··· CUPLIKAN HALAMAN

Cerita jenaka atau cerita lucu diisaratkan yang dapat membangkitkan tawa, kocak, lucu dan menggelikan. Dapat juga sesuatu yang cerdik, berakal dan faham ilmu siasat. Ya cerita jenaka merupakan cerita tentang tokoh yang lucu, menggelikan dan licik atau licin. Dalam kesusastraan Melayu Klassik cerita jenaka dikenal dengan, Pak Kaduk, Lebai Malang, Si Luncai, Pak Pandir, Pak Belalang dan Hikayat Meudeuhak. Nama Hikayat Meudeuhak dikenal sebutan di Aceh. Bagi orang Aceh, Meudeuhak, yang merupakan tokoh utama dalam cerita jenaka ini, adalah seorang pemimpin yang diidamkan.
Hikayat Meudeuhak merupakan karya sastra yang tidak diketahui pengarangnya. Dr. Snouck Hurgrunje mengklarifikasi Hikayat Meudeuhak versi Aceh, berasal dari hikayat Melayu yang berjudul Masyhudulhak yang pernah diterbitkan oleh G.A. Koff pada tahun 1882. HikayatMeudeuhak ini ditulis dalam huruf Arab-Melayu dengan bahasa Aceh. Pada halaman akhir hikayat setebal 342 halaman ini, dicantumkan nama pemiliknya, yaitu Teungku Akob Gampong Blang Panyang Meunasah Baro. Tidak diketahui siapa penyalin hikayat versi Aceh ini, namun dicantumkan tanggal penyalinannya, yaitu hari Sabtu tanggal 15 Zulkaedah 1333 H atau 25 September 1915. Adapun beberapa cerita telah diubah-suai dengan ditambah oleh penyalin ke dalam Bahasa Aceh. Adapun ringkasan cerita hikayat ini adalah sebagai berikut:
Bermula dari seorang raja di negeri Wutu bernama Sultan Wadihara yang mempunyai seorang kadi bernama Bangka Sakti. Kadi ini mempunyai istri yang bernama Rakna Kasan. Dari perkawinannya tersebut lahirlah seorang putra yang diberi nama Meudeuhak. Sejak kecil Meudeuhak telah memperlihatkan kecerdasannya. Hal ini terbukti dengan mampu menyelesaikan beberapa perkara dengan bijaksana; diantaranya Si Bangkok dengan pencuri, dua orang ibu memperebutkan anak, dan setan mencuri pedati.

······
··· MATERI YANG DISEDIAKAN

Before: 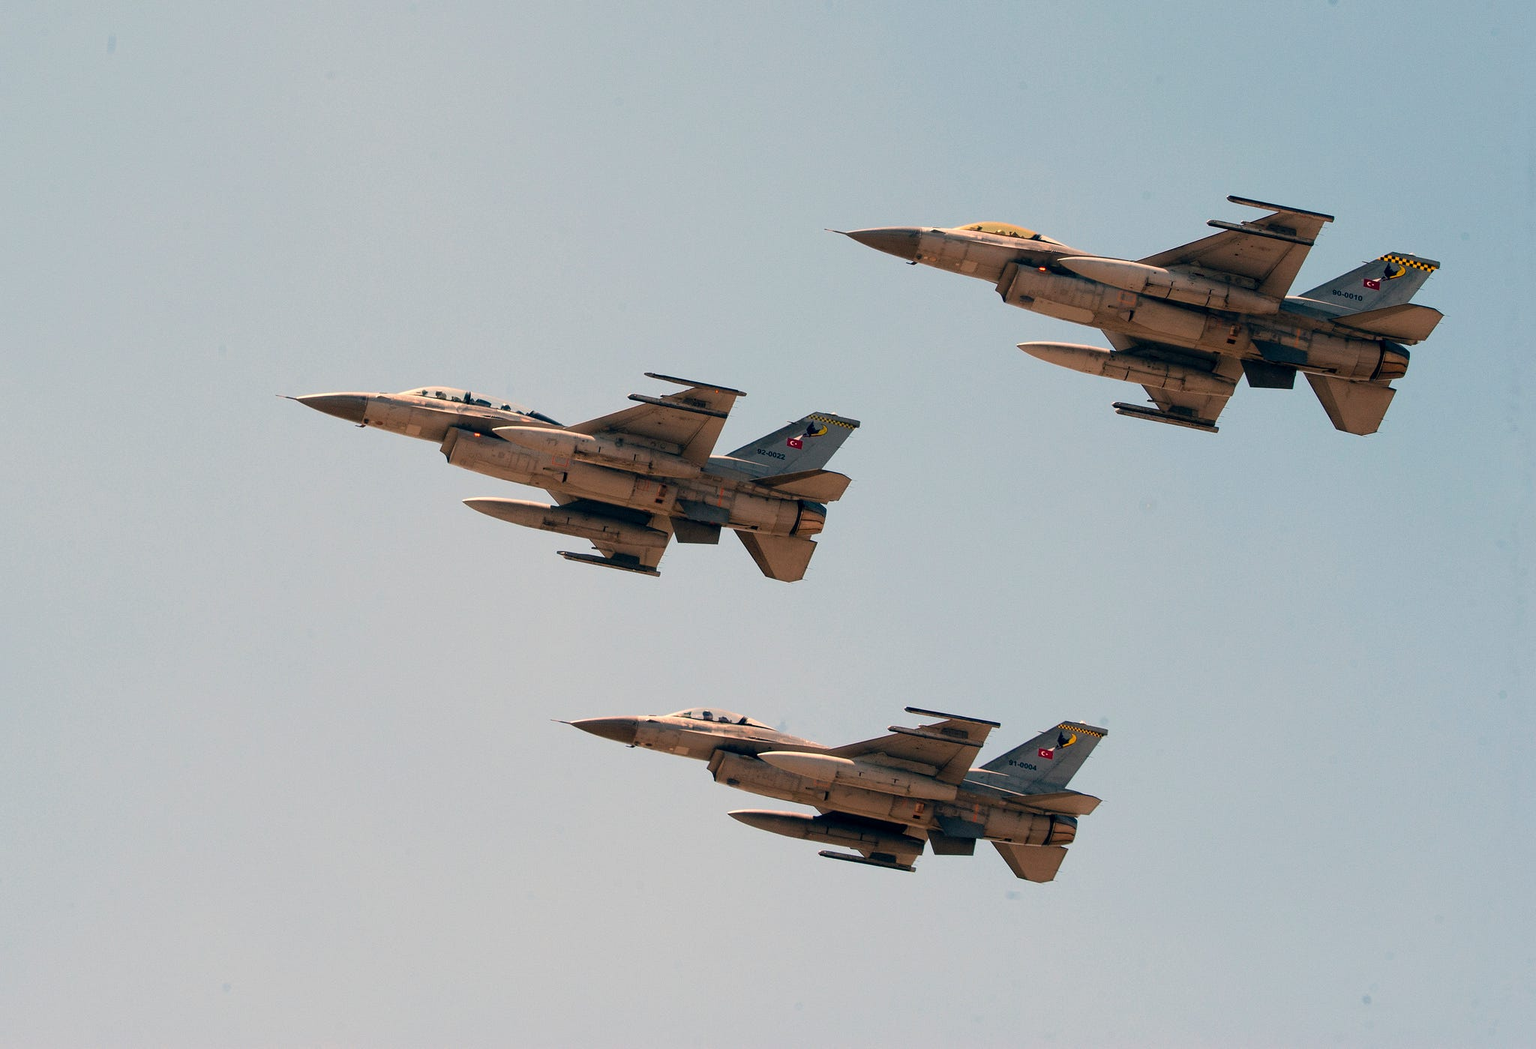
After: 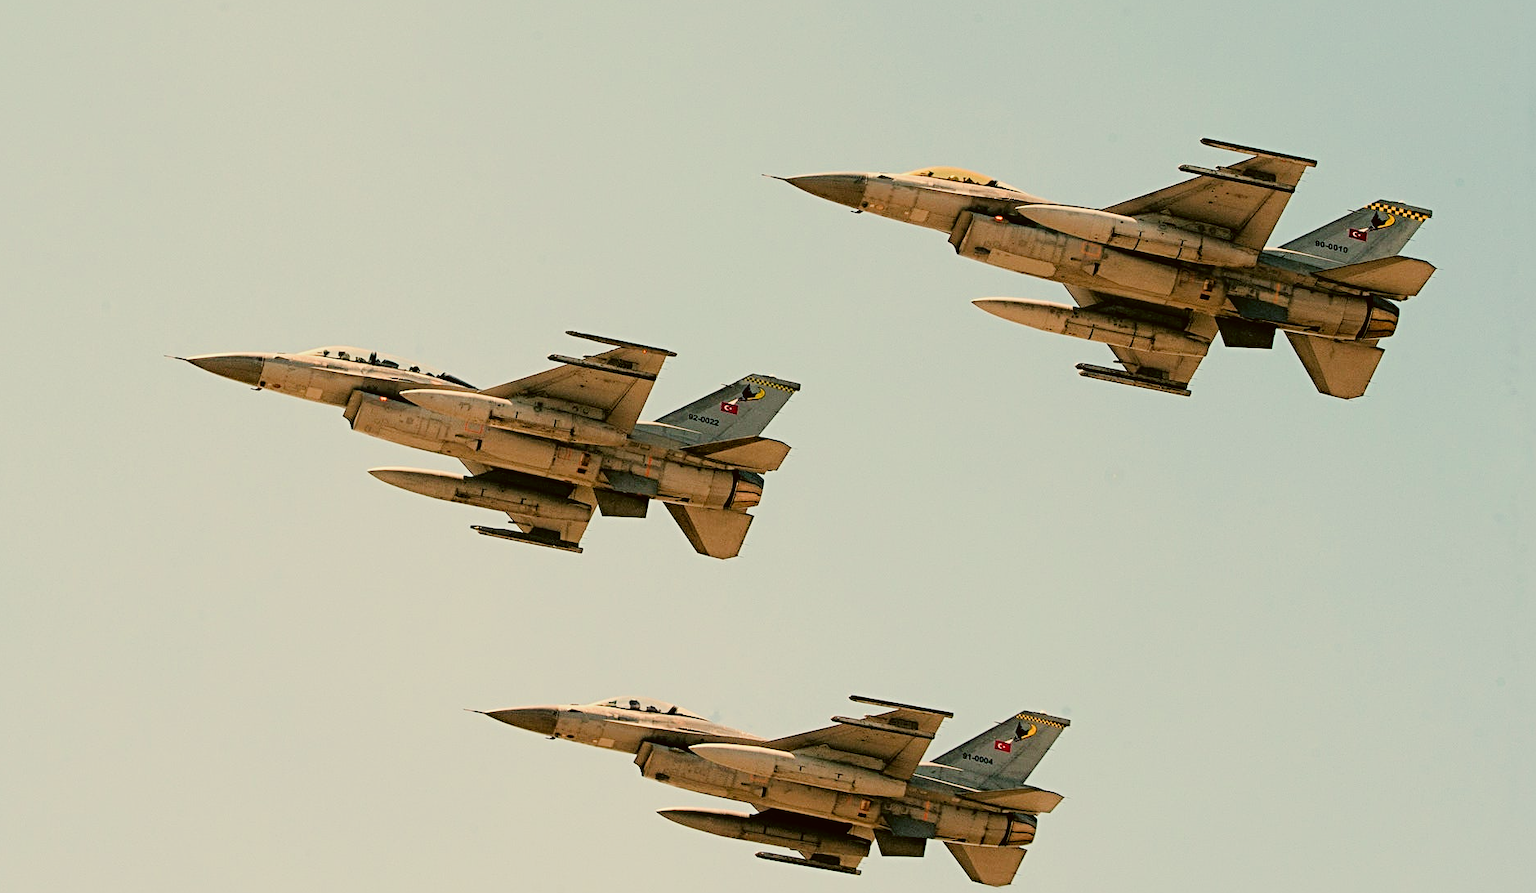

······

> _DAFTAR TUGAS_:
1. Salin kembali bagian cuplikan tentang Hikayat Meudeuhak antara "Cerita jenaka atau" dan "pemimpin yang diidamkan.", termasuk kedua batas itu.
2. Jawab pertanyaan berikut berdasarkan cuplikan tentang Hikayat Meudeuhak:
(a) Bagi orang Aceh, Meudeuhak dipandang sebagai apa?
(b) Nama siapa yang dicantumkan sebagai pemilik pada halaman akhir hikayat itu?
(c) Siapa nama istri kadi Bangka Sakti?

> _HASIL LATIHAN_:
1.
Cerita jenaka atau cerita lucu diisaratkan yang dapat membangkitkan tawa, kocak, lucu dan menggelikan. Dapat juga sesuatu yang cerdik, berakal dan faham ilmu siasat. Ya cerita jenaka merupakan cerita tentang tokoh yang lucu, menggelikan dan licik atau licin. Dalam kesusastraan Melayu Klassik cerita jenaka dikenal dengan, Pak Kaduk, Lebai Malang, Si Luncai, Pak Pandir, Pak Belalang dan Hikayat Meudeuhak. Nama Hikayat Meudeuhak dikenal sebutan di Aceh. Bagi orang Aceh, Meudeuhak, yang merupakan tokoh utama dalam cerita jenaka ini, adalah seorang pemimpin yang diidamkan.

2.
(a) Seorang pemimpin yang diidamkan.
(b) Teungku Akob Gampong Blang Panyang Meunasah Baro.
(c) Rakna Kasan.